=== Short problem ===
Format the material, from its first line through the line containing "crop: left 0.352%, top 5.547%, bottom 19.906%", as a Markdown table with the columns No. and Entry. Give each line a row number and skip any blank lines.

=== Task inputs ===
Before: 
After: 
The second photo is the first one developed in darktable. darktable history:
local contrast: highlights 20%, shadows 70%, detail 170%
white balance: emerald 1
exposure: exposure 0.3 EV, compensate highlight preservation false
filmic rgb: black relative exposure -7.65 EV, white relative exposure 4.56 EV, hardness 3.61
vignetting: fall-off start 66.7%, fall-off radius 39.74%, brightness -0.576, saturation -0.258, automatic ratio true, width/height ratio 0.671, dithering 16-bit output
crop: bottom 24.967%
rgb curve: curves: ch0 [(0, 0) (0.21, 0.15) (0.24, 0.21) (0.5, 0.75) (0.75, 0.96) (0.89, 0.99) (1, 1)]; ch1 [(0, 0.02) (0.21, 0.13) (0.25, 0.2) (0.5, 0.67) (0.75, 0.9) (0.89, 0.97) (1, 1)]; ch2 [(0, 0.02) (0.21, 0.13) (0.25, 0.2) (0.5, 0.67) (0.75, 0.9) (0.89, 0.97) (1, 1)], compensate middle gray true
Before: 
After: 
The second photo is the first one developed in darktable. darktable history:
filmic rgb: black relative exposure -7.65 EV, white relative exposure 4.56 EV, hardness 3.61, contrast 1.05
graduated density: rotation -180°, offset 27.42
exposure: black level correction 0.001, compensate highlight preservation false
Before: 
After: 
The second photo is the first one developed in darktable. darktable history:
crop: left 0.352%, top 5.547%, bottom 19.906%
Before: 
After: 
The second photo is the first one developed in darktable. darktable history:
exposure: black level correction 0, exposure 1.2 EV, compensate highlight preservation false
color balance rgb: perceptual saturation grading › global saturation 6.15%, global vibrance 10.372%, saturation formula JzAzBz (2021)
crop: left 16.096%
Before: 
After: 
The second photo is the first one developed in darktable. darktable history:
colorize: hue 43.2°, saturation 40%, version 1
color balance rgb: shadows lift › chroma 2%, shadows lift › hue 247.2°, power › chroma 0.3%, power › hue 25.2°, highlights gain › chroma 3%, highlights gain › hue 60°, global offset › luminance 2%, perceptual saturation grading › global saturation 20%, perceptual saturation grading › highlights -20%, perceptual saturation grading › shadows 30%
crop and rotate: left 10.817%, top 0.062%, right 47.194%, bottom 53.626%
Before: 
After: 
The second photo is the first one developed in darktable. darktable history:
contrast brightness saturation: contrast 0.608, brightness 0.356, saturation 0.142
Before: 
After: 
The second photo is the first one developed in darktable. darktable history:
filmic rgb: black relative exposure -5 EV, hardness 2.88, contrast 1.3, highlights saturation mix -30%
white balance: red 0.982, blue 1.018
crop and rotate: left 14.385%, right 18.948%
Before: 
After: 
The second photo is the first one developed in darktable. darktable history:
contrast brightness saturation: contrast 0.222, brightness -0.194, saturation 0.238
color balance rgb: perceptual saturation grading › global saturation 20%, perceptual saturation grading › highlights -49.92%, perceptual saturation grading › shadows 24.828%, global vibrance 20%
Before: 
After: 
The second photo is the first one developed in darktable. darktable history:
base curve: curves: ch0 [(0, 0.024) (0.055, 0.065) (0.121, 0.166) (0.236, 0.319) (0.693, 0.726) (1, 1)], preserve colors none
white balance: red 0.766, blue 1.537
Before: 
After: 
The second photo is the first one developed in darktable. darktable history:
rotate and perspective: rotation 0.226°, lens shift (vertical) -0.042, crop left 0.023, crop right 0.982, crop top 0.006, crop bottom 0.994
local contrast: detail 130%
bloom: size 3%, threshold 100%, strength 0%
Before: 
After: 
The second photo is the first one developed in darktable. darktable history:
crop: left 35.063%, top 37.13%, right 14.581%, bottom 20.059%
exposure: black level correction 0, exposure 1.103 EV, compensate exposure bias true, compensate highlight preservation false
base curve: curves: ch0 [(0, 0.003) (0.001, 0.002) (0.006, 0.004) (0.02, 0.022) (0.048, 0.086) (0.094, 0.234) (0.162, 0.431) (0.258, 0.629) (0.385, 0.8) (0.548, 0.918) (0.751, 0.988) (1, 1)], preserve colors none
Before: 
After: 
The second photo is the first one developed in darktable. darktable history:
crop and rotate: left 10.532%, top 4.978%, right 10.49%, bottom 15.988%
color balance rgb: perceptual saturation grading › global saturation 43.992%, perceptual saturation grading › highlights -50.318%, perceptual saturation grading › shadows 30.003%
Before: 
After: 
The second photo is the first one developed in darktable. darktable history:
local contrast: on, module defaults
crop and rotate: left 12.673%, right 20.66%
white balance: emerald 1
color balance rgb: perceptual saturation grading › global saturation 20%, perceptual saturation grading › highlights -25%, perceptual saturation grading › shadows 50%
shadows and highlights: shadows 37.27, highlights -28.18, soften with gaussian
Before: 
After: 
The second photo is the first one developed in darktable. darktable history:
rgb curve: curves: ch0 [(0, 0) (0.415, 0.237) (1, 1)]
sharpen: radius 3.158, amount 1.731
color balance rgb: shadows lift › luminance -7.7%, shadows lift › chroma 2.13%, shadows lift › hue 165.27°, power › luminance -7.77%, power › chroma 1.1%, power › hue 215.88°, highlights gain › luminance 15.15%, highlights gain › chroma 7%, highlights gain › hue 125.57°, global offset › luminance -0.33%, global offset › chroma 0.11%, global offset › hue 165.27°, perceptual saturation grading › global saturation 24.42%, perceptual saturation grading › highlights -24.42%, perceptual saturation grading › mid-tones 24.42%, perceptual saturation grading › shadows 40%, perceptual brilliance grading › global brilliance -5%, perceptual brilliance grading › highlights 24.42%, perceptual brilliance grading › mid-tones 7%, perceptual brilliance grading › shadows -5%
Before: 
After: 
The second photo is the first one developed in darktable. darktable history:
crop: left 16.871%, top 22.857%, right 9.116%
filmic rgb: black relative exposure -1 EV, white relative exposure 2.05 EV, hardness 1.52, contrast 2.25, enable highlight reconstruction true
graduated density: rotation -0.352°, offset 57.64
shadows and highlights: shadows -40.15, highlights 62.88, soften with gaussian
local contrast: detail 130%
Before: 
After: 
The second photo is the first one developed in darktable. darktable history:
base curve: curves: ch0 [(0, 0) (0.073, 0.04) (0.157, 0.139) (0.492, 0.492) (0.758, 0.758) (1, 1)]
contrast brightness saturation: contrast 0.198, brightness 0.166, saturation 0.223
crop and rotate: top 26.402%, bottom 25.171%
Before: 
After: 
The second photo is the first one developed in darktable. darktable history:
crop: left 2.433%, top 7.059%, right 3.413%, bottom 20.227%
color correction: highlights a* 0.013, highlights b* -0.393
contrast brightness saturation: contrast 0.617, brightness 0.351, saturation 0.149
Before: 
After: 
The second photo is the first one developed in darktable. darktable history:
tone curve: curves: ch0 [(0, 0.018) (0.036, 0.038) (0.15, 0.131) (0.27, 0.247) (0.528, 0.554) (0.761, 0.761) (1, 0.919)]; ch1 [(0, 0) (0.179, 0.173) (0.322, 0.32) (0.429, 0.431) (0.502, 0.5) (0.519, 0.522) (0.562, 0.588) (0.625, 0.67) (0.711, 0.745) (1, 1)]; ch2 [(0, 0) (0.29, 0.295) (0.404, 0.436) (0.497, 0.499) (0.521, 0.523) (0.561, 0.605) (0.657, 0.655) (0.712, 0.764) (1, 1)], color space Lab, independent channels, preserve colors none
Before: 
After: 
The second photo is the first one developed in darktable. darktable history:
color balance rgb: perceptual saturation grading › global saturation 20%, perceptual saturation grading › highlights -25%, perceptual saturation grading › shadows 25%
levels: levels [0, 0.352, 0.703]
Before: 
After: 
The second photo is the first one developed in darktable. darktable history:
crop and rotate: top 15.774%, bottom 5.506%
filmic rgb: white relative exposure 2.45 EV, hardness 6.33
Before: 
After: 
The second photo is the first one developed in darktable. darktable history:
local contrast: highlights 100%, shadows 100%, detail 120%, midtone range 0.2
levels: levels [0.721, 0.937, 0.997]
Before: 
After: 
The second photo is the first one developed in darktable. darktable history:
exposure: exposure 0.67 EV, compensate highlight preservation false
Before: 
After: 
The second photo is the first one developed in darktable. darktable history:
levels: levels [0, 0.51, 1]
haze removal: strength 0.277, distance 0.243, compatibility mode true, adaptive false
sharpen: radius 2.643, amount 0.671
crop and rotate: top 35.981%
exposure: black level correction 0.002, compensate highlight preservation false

=== Result for this exercise ===
| No. | Entry |
|---|---|
| 1 | Before:  |
| 2 | After:  |
| 3 | The second photo is the first one developed in darktable. darktable history: |
| 4 | local contrast: highlights 20%, shadows 70%, detail 170% |
| 5 | white balance: emerald 1 |
| 6 | exposure: exposure 0.3 EV, compensate highlight preservation false |
| 7 | filmic rgb: black relative exposure -7.65 EV, white relative exposure 4.56 EV, hardness 3.61 |
| 8 | vignetting: fall-off start 66.7%, fall-off radius 39.74%, brightness -0.576, saturation -0.258, automatic ratio true, width/height ratio 0.671, dithering 16-bit output |
| 9 | crop: bottom 24.967% |
| 10 | rgb curve: curves: ch0 [(0, 0) (0.21, 0.15) (0.24, 0.21) (0.5, 0.75) (0.75, 0.96) (0.89, 0.99) (1, 1)]; ch1 [(0, 0.02) (0.21, 0.13) (0.25, 0.2) (0.5, 0.67) (0.75, 0.9) (0.89, 0.97) (1, 1)]; ch2 [(0, 0.02) (0.21, 0.13) (0.25, 0.2) (0.5, 0.67) (0.75, 0.9) (0.89, 0.97) (1, 1)], compensate middle gray true |
| 11 | Before:  |
| 12 | After:  |
| 13 | The second photo is the first one developed in darktable. darktable history: |
| 14 | filmic rgb: black relative exposure -7.65 EV, white relative exposure 4.56 EV, hardness 3.61, contrast 1.05 |
| 15 | graduated density: rotation -180°, offset 27.42 |
| 16 | exposure: black level correction 0.001, compensate highlight preservation false |
| 17 | Before:  |
| 18 | After:  |
| 19 | The second photo is the first one developed in darktable. darktable history: |
| 20 | crop: left 0.352%, top 5.547%, bottom 19.906% |